Coffee, black

Perusing the Sunday paper and digging in to my reward breakfast (reward because I ran a personal best time in the Race for the Roses 5K this morning – 27:12! 8:45 per mile pace!) in a window seat at the Limelight. Home-fried potatoes, scrambled eggs, French toast, sausage.

And coffee. Lots of cream and sugar, and I’d just gotten it to the perfect combination of temperature and flavor. The cup was half-full.

Lydia approached the table, asked me how I was doing. “Great,” I said, smiling. She carried a coffee pot.

She started to turn away, saw my coffee cup, turned back. Poised the coffee pot over my cup. “D’you want me to top it up?”

I didn’t answer right away. I sat there, looking at the cup, mentally still tasting the flavor of cream and coffee and sugar, feeling the hot-but-not-too-hot-to-drink liquid splashing over my tongue and warming my tummy.

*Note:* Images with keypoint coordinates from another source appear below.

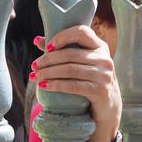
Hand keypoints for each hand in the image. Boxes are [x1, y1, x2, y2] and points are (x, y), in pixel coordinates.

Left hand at [32, 26, 121, 141]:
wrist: (107, 108)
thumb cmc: (89, 82)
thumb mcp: (80, 64)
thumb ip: (62, 50)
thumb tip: (37, 40)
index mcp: (100, 47)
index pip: (81, 32)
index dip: (63, 37)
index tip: (48, 47)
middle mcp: (105, 59)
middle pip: (70, 54)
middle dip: (48, 60)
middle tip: (34, 66)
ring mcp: (104, 75)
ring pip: (70, 69)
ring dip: (48, 73)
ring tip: (35, 77)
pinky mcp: (100, 91)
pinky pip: (73, 85)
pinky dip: (55, 85)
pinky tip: (43, 86)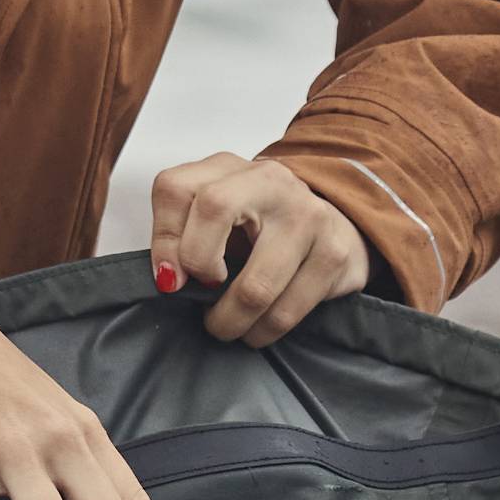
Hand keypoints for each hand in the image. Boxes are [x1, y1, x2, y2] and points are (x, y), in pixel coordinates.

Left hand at [150, 152, 371, 344]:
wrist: (336, 229)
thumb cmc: (263, 228)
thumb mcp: (219, 219)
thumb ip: (184, 235)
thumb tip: (170, 279)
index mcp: (229, 168)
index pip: (176, 188)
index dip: (163, 239)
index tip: (169, 277)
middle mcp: (270, 181)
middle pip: (214, 207)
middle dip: (198, 267)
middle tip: (201, 296)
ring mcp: (307, 215)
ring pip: (254, 285)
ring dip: (230, 321)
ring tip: (226, 324)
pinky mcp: (333, 255)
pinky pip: (284, 311)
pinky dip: (262, 331)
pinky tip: (258, 327)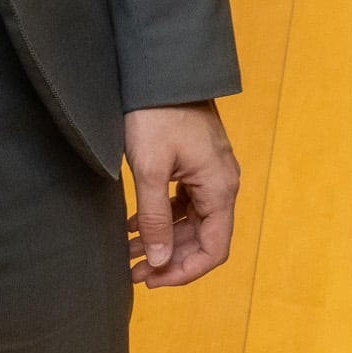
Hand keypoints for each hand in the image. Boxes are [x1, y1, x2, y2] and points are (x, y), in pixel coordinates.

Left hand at [124, 102, 239, 287]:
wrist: (162, 72)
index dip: (184, 272)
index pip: (215, 249)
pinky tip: (134, 225)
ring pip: (192, 222)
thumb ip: (154, 219)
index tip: (151, 280)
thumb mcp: (149, 170)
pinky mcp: (197, 164)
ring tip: (128, 253)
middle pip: (203, 239)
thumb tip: (159, 260)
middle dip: (169, 259)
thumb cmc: (156, 117)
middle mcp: (222, 184)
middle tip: (132, 271)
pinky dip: (162, 218)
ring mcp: (211, 173)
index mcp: (219, 189)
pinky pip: (185, 203)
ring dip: (163, 240)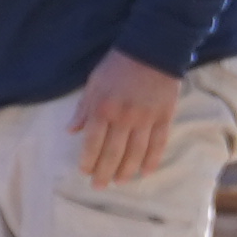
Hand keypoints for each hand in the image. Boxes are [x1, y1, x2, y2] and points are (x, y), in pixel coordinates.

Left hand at [68, 51, 181, 186]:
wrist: (153, 50)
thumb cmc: (118, 66)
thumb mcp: (94, 83)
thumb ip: (83, 108)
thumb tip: (71, 131)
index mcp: (103, 108)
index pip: (93, 142)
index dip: (88, 160)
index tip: (85, 171)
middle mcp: (124, 117)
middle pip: (113, 153)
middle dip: (104, 172)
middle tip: (99, 186)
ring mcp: (146, 119)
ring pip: (136, 153)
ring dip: (126, 171)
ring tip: (119, 182)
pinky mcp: (164, 117)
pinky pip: (158, 144)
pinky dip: (152, 160)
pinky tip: (145, 172)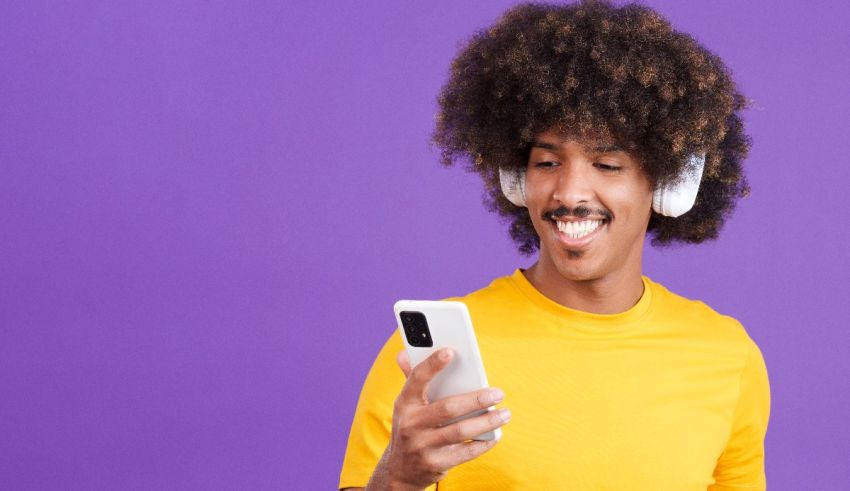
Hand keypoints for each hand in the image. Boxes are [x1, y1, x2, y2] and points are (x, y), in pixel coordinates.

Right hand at [375, 348, 509, 488]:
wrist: (399, 470)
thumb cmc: (411, 428)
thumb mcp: (406, 406)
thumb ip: (412, 380)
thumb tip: (405, 353)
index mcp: (404, 403)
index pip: (417, 379)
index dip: (432, 365)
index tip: (450, 352)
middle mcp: (411, 424)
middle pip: (448, 408)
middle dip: (476, 400)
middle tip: (498, 393)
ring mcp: (422, 446)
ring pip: (460, 431)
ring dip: (486, 422)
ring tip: (505, 414)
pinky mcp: (435, 464)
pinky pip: (465, 453)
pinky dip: (483, 444)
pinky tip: (495, 435)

The moment, silence… lengthened. Grew.

I looked up at her. “…ok” I finally said. She flipped her blonde bangs from her eyes, and her normal polite smile shifted into an amused sly grin.

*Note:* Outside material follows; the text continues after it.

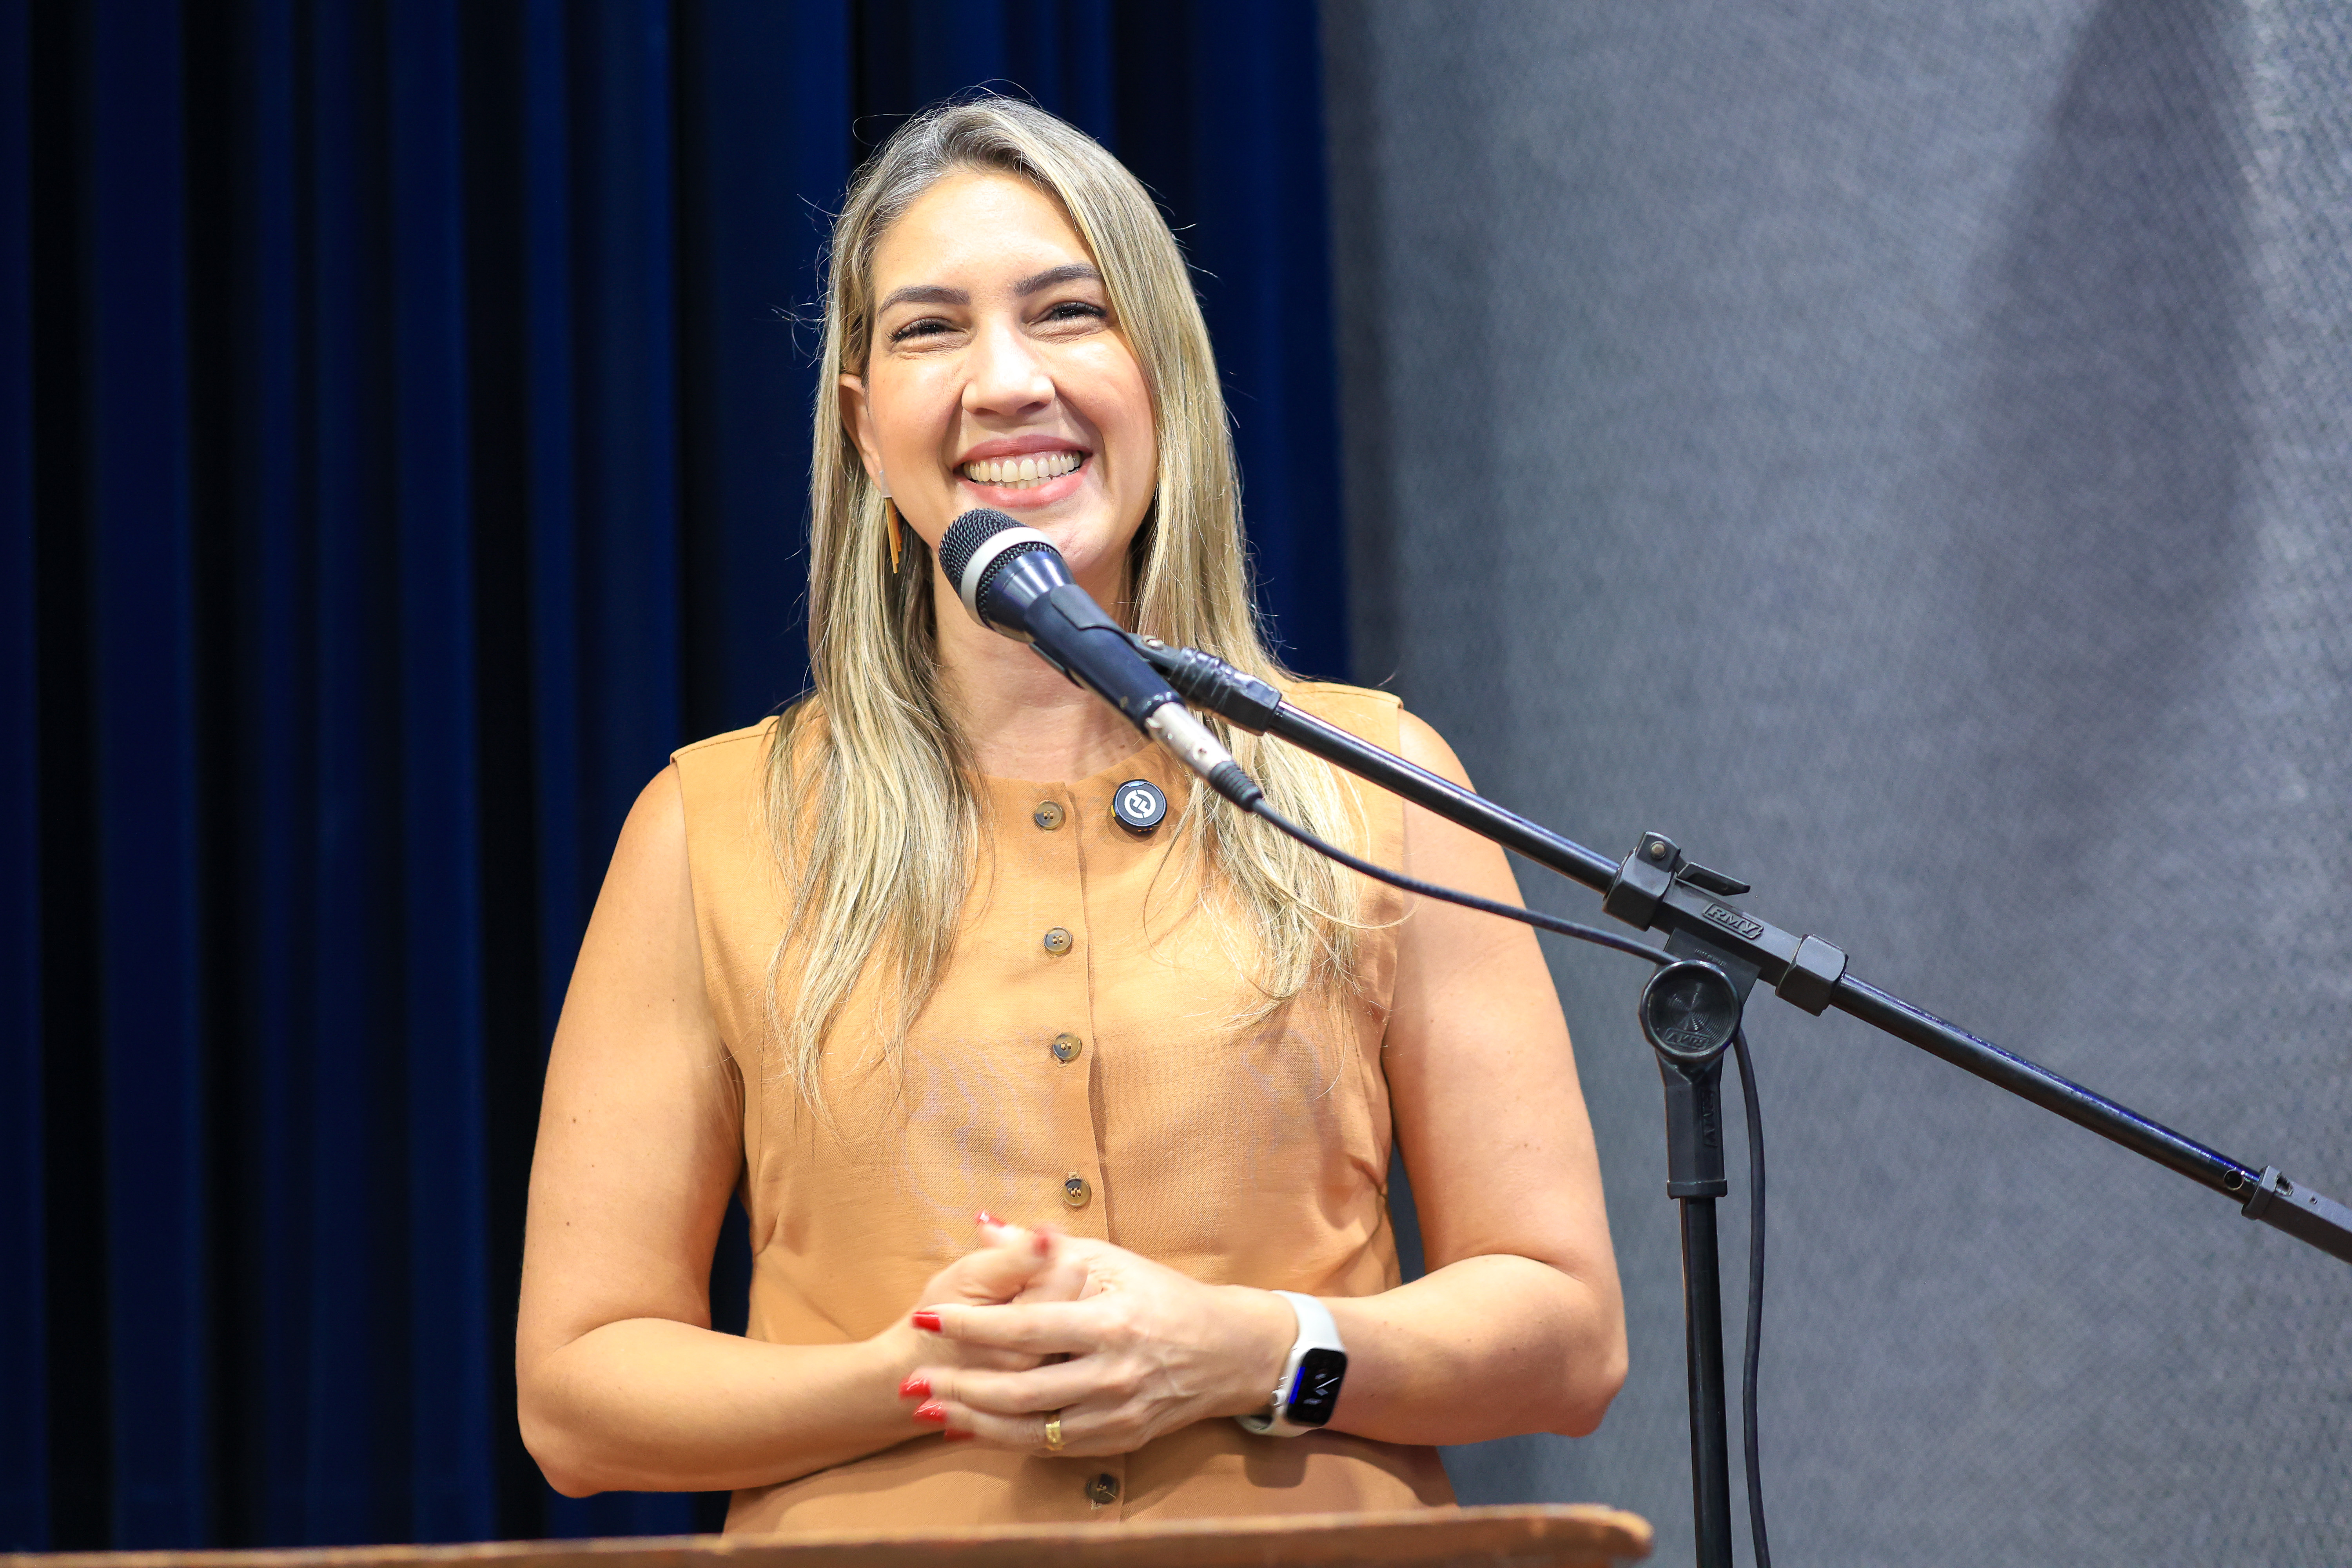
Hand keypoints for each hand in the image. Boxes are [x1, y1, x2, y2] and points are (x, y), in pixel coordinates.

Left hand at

I felt compelled to explain: “It’s just that I’ve got it to that perfect state -”

She laughed. “Oh, no, I remember!” She filled the cup, the milky tan fluid darkening to a rich medium brown.

“- and I didn’t want to have to do it again, but I figured the cup -“

“It’s a delicate balance,” she agreed.

“- was half gone already, so…” I trailed off. She knew. She understood.

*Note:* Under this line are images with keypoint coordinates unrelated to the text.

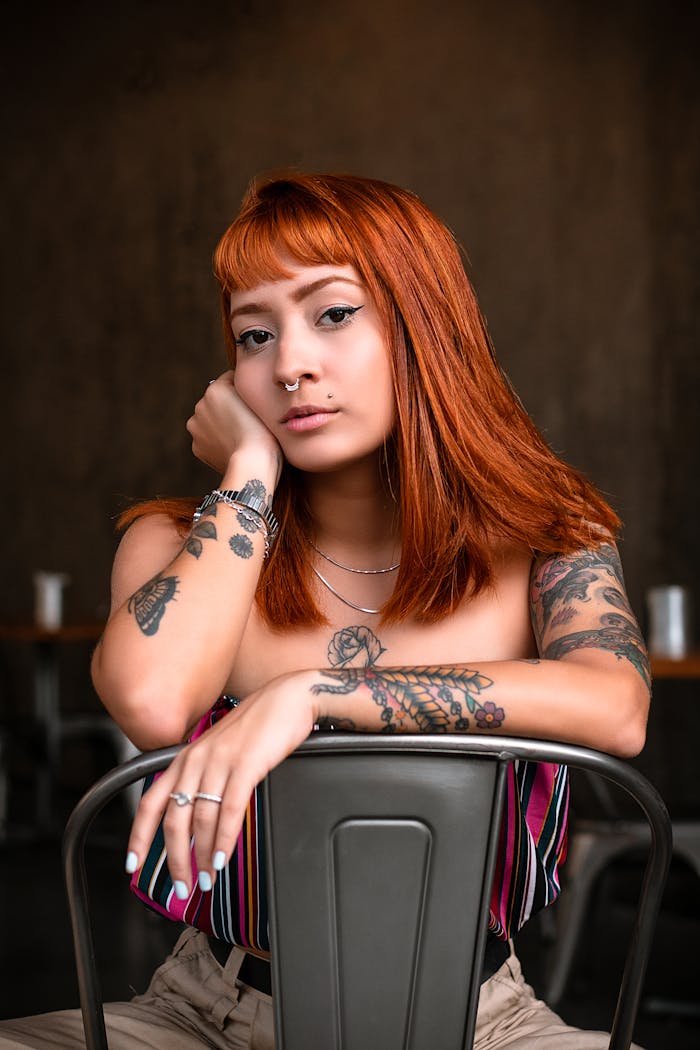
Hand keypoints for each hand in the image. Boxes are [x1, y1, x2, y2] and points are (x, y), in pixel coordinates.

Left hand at [125, 670, 318, 895]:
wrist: (288, 698)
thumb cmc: (259, 725)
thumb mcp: (221, 748)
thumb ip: (205, 775)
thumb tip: (197, 815)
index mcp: (186, 757)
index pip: (150, 802)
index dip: (139, 836)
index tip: (133, 865)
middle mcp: (196, 759)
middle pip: (174, 819)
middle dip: (176, 859)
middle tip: (182, 886)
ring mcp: (220, 761)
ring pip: (200, 819)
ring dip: (202, 855)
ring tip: (207, 878)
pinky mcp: (246, 764)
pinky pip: (229, 809)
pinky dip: (224, 838)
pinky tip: (223, 857)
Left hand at [186, 371, 280, 477]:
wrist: (253, 464)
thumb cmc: (263, 432)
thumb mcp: (259, 400)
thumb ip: (245, 389)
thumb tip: (239, 387)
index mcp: (215, 389)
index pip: (230, 380)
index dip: (244, 391)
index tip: (253, 403)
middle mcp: (200, 405)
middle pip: (217, 401)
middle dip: (228, 408)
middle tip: (247, 421)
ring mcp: (196, 428)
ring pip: (210, 421)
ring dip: (221, 424)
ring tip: (240, 436)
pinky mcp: (197, 447)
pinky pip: (208, 439)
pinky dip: (217, 441)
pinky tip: (232, 447)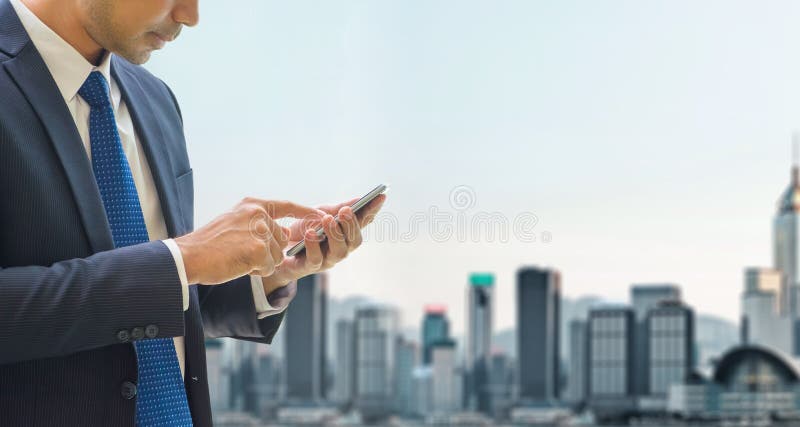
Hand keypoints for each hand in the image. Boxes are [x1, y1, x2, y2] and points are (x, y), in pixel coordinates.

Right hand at [175, 198, 324, 284]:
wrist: (189, 256)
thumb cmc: (210, 244)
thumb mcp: (236, 224)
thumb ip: (261, 225)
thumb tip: (288, 234)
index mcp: (253, 205)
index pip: (286, 206)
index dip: (305, 212)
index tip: (323, 214)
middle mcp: (258, 214)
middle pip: (281, 239)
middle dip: (267, 252)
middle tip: (240, 252)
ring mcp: (259, 230)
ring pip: (276, 255)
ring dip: (260, 263)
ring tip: (238, 257)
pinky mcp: (258, 249)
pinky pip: (269, 267)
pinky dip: (256, 271)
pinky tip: (239, 265)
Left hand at [261, 194, 385, 290]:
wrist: (278, 247)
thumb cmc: (304, 231)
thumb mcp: (320, 214)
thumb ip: (338, 209)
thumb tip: (359, 199)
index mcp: (345, 234)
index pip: (363, 222)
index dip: (373, 211)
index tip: (381, 196)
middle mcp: (341, 248)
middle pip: (355, 240)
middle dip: (351, 225)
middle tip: (345, 211)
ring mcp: (328, 260)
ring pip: (339, 251)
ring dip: (335, 235)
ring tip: (328, 220)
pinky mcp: (310, 267)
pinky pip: (316, 258)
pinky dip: (314, 245)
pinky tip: (310, 234)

“I drink mine black now, but I remember the ritual of preparing my coffee, back when I drank it with waaaaay more cream and sugar than almost anyone I know,” she continued. She’d moved to the next table over, and was clearing away the leave-behinds of the previous patrons. “But then I went camping -“

“Oh,” I interrupted “and you had to!”

Her eyes were focused on another time while her hands moved in the present. “Yes, exactly. No cream, no sugar. But I couldn’t go without coffee. So I learned to associate the good feelings of being in the woods with the black coffee. It’s just so” her hands left her task in the present and folded themselves around an imaginary mug while she leaned her face over it and took in the scent “rich and dark and strong.”

“That’s awesome,” I said. My mouth twisted into a smirk. “But that’s not gonna work for me. I hate camping.”